Tactical Edge: Ollama on Ampere ARM64

At the tactical edge — disconnected, austere, or denied environments — InfrastructureAI runs on Ollama deployed on Ampere ARM64 hardware. The parameter ceiling is 7-8B, constrained by the available compute and memory on edge hardware.

The primary model is Llama 3.1 8B. At this parameter count, the model does not perform the same novel reasoning as the 70B or cloud-hosted models. Instead, the edge deployment uses pre-certified TFO (Tactical Frontier Operations) playbooks — remediations that were reasoned and validated by larger models in connected environments, then packaged as structured playbooks that the edge model executes rather than re-derives. The edge model handles playbook selection, parameter binding to the local environment, and execution verification. Novel reasoning for edge-specific problems escalates to a connected environment when connectivity is restored (ADR-004).

Model Routing Table

InfrastructureAI selects the inference backend based on the workload’s classification level. The routing is determined at deployment time by the environment configuration, not at runtime by the application.

Classification	Environment	Inference Backend	Model	Transport	Reasoning Capability
IL2-IL4 CUI	AWS Commercial	Bedrock VPC PrivateLink	Claude Sonnet/Opus	Private VPC	Full autonomous reasoning
IL5	AWS GovCloud	Bedrock GovCloud	Claude Sonnet/Opus	Private VPC	Full autonomous reasoning
IL6 Air-Gapped	On-premises VitroAI	vLLM	Llama 3.3 70B	Cluster-internal	Full autonomous reasoning
Tactical Edge	Disconnected	Ollama	Llama 3.1 8B	Local	Pre-certified playbook execution
Dev/Operator Workstation	LAN	Ollama	qwen3.5 35B	LAN	Development and testing

The application code is identical across all rows.

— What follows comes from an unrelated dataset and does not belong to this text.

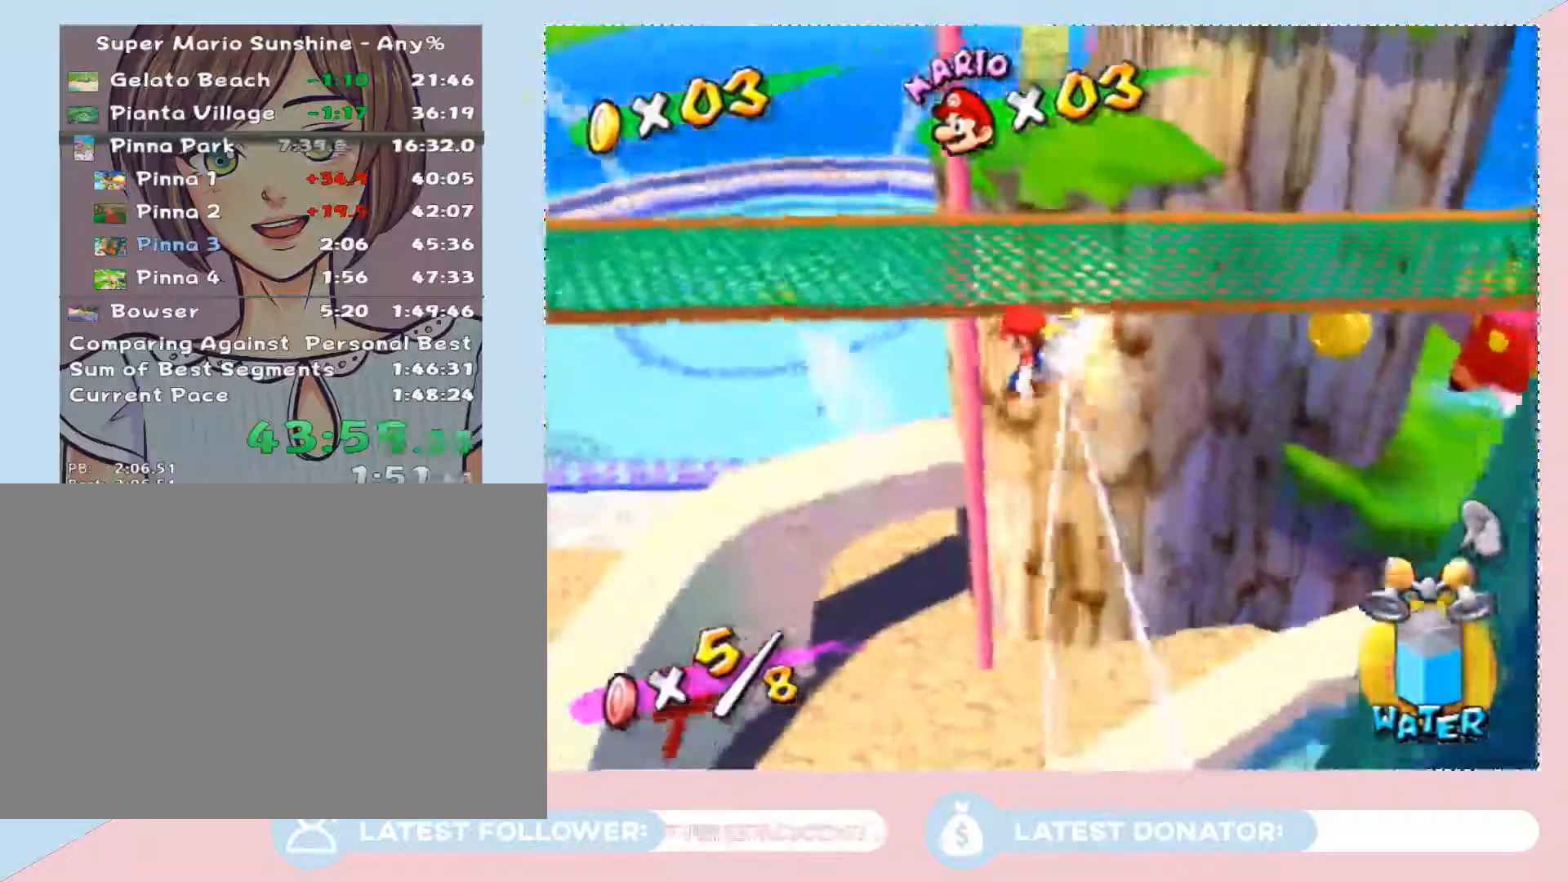
{"buttons": [], "left_stick": "up", "right_stick": "up-left", "events": [[183, "right_stick", "center"], [233, "left_stick", "up-left"], [417, "left_stick", "up"], [450, "right_stick", "up-left"]]}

The MCP tool servers, the agent orchestration, the FFO knowledge graph, and the mission lifecycle are the same. Only the inference endpoint URL and model identifier change between deployment targets. This is why a remediation workflow validated in a development environment against Ollama works identically in production against Bedrock — the tools and orchestration are the same, and only the model providing the reasoning changes.